* Brief:
Repeat each record below exactly as it is written.

(Records from a data source)
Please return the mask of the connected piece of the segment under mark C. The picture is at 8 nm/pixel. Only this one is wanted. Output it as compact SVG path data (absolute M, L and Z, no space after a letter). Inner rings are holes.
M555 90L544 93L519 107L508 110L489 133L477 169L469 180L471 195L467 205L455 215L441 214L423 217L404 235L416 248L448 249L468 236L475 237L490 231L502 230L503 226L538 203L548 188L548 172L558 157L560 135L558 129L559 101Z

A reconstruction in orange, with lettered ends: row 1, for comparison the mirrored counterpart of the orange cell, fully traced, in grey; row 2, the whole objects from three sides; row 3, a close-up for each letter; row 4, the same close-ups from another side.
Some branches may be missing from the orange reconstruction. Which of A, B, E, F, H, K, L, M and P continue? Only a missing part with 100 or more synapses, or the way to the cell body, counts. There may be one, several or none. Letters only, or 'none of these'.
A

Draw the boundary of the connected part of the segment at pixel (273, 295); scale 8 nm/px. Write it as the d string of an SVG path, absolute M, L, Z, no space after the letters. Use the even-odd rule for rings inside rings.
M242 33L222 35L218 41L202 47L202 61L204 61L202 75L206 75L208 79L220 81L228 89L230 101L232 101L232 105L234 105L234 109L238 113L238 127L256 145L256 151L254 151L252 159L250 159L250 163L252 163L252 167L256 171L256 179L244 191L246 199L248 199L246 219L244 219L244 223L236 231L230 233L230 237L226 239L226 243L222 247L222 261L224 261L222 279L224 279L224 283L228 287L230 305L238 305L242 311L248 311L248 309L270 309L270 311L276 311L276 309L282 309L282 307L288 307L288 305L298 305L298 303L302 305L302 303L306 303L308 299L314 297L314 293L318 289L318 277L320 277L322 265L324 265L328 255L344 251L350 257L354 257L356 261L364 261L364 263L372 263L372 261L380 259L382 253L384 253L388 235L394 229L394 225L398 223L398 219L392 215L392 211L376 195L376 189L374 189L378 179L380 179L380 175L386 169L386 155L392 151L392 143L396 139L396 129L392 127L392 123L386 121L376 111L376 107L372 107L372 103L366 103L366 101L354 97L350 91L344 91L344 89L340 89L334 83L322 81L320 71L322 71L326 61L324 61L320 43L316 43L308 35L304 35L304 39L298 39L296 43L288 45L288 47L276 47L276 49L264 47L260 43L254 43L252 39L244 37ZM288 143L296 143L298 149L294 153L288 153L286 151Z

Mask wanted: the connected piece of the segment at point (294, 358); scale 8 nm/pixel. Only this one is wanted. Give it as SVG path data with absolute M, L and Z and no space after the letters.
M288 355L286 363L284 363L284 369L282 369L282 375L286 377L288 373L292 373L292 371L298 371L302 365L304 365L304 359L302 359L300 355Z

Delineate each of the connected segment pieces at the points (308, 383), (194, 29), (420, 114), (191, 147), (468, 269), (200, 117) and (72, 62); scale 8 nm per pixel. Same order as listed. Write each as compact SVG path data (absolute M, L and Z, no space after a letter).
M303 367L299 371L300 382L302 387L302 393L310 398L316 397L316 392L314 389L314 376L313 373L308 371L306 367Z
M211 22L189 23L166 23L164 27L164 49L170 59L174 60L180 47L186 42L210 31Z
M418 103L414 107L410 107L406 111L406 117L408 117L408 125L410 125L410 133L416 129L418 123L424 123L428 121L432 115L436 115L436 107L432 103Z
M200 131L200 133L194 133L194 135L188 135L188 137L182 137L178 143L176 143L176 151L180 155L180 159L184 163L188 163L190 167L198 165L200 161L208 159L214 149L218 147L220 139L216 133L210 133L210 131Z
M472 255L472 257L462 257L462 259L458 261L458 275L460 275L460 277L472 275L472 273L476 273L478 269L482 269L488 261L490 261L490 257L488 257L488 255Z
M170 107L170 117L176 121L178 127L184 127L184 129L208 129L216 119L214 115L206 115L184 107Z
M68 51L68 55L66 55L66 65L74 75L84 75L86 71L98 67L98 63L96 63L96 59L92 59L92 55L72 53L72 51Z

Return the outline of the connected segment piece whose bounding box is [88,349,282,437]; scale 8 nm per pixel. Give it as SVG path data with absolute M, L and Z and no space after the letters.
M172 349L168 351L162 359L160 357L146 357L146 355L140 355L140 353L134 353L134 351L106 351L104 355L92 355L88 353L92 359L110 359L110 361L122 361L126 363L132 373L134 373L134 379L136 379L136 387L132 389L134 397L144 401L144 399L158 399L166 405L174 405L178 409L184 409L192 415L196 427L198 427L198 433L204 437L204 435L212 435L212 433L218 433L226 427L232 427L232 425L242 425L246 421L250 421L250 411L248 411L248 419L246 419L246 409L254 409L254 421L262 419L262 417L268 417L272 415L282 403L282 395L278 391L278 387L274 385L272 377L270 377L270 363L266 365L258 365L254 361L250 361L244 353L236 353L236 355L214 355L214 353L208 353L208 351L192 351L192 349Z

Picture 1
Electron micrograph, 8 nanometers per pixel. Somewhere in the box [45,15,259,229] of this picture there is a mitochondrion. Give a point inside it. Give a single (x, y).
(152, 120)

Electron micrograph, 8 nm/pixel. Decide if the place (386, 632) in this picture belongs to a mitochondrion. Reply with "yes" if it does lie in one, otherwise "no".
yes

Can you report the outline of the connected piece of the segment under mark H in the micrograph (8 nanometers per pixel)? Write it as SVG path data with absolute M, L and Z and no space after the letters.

* Solution to the exercise:
Please return the mask of the connected piece of the segment under mark C. The picture is at 8 nm/pixel. Only this one is wanted. Output it as compact SVG path data (absolute M, L and Z, no space after a letter). Inner rings are holes.
M555 90L544 93L519 107L508 110L489 133L477 169L469 180L471 195L467 205L455 215L441 214L423 217L404 235L416 248L448 249L468 236L475 237L490 231L502 230L503 226L538 203L548 188L548 172L558 157L560 135L558 129L559 101Z

A reconstruction in orange, with lettered ends: row 1, for comparison the mirrored counterpart of the orange cell, fully traced, in grey; row 2, the whole objects from three sides; row 3, a close-up for each letter; row 4, the same close-ups from another side.
Some branches may be missing from the orange reconstruction. Which of A, B, E, F, H, K, L, M and P continue? Only a missing part with 100 or more synapses, or the way to the cell body, counts. There may be one, several or none. Letters only, or 'none of these'.
A

Draw the boundary of the connected part of the segment at pixel (273, 295); scale 8 nm/px. Write it as the d string of an SVG path, absolute M, L, Z, no space after the letters. Use the even-odd rule for rings inside rings.
M242 33L222 35L218 41L202 47L202 61L204 61L202 75L206 75L208 79L220 81L228 89L230 101L232 101L232 105L234 105L234 109L238 113L238 127L256 145L256 151L254 151L252 159L250 159L250 163L252 163L252 167L256 171L256 179L244 191L246 199L248 199L246 219L244 219L244 223L236 231L230 233L230 237L226 239L226 243L222 247L222 261L224 261L222 279L224 279L224 283L228 287L230 305L238 305L242 311L248 311L248 309L270 309L270 311L276 311L276 309L282 309L282 307L288 307L288 305L298 305L298 303L302 305L302 303L306 303L308 299L314 297L314 293L318 289L318 277L320 277L322 265L324 265L328 255L344 251L350 257L354 257L356 261L364 261L364 263L372 263L372 261L380 259L382 253L384 253L388 235L394 229L394 225L398 223L398 219L392 215L392 211L376 195L376 189L374 189L378 179L380 179L380 175L386 169L386 155L392 151L392 143L396 139L396 129L392 127L392 123L386 121L376 111L376 107L372 107L372 103L366 103L366 101L354 97L350 91L344 91L344 89L340 89L334 83L322 81L320 71L322 71L326 61L324 61L320 43L316 43L308 35L304 35L304 39L298 39L296 43L288 45L288 47L276 47L276 49L264 47L260 43L254 43L252 39L244 37ZM288 143L296 143L298 149L294 153L288 153L286 151Z

Mask wanted: the connected piece of the segment at point (294, 358); scale 8 nm/pixel. Only this one is wanted. Give it as SVG path data with absolute M, L and Z and no space after the letters.
M288 355L286 363L284 363L284 369L282 369L282 375L286 377L288 373L292 373L292 371L298 371L302 365L304 365L304 359L302 359L300 355Z

Delineate each of the connected segment pieces at the points (308, 383), (194, 29), (420, 114), (191, 147), (468, 269), (200, 117) and (72, 62); scale 8 nm per pixel. Same order as listed. Write each as compact SVG path data (absolute M, L and Z, no space after a letter).
M303 367L299 371L300 382L302 387L302 393L310 398L316 397L316 392L314 389L314 376L313 373L308 371L306 367Z
M211 22L189 23L166 23L164 27L164 49L170 59L174 60L180 47L186 42L210 31Z
M418 103L414 107L410 107L406 111L406 117L408 117L408 125L410 125L410 133L416 129L418 123L424 123L428 121L432 115L436 115L436 107L432 103Z
M200 131L200 133L194 133L194 135L188 135L188 137L182 137L178 143L176 143L176 151L180 155L180 159L184 163L188 163L190 167L198 165L200 161L208 159L214 149L218 147L220 139L216 133L210 133L210 131Z
M472 255L472 257L462 257L462 259L458 261L458 275L460 275L460 277L472 275L472 273L476 273L478 269L482 269L488 261L490 261L490 257L488 257L488 255Z
M170 107L170 117L176 121L178 127L184 127L184 129L208 129L216 119L214 115L206 115L184 107Z
M68 51L68 55L66 55L66 65L74 75L84 75L86 71L98 67L98 63L96 63L96 59L92 59L92 55L72 53L72 51Z

Return the outline of the connected segment piece whose bounding box is [88,349,282,437]; scale 8 nm per pixel. Give it as SVG path data with absolute M, L and Z and no space after the letters.
M172 349L168 351L162 359L160 357L146 357L146 355L140 355L140 353L134 353L134 351L106 351L104 355L92 355L88 353L92 359L110 359L110 361L122 361L126 363L132 373L134 373L134 379L136 379L136 387L132 389L134 397L144 401L144 399L158 399L166 405L174 405L178 409L184 409L192 415L196 427L198 427L198 433L204 437L204 435L212 435L212 433L218 433L226 427L232 427L232 425L242 425L246 421L250 421L250 411L248 411L248 419L246 419L246 409L254 409L254 421L262 419L262 417L268 417L272 415L282 403L282 395L278 391L278 387L274 385L272 377L270 377L270 363L266 365L258 365L254 361L250 361L244 353L236 353L236 355L214 355L214 353L208 353L208 351L192 351L192 349Z

Picture 1
Electron micrograph, 8 nanometers per pixel. Somewhere in the box [45,15,259,229] of this picture there is a mitochondrion. Give a point inside it. Give a single (x, y).
(152, 120)

Electron micrograph, 8 nm/pixel. Decide if the place (386, 632) in this picture belongs to a mitochondrion. Reply with "yes" if it does lie in one, otherwise "no".
yes

Can you report the outline of the connected piece of the segment under mark H in the micrograph (8 nanometers per pixel)? Write it as SVG path data with absolute M, L and Z and no space after the letters.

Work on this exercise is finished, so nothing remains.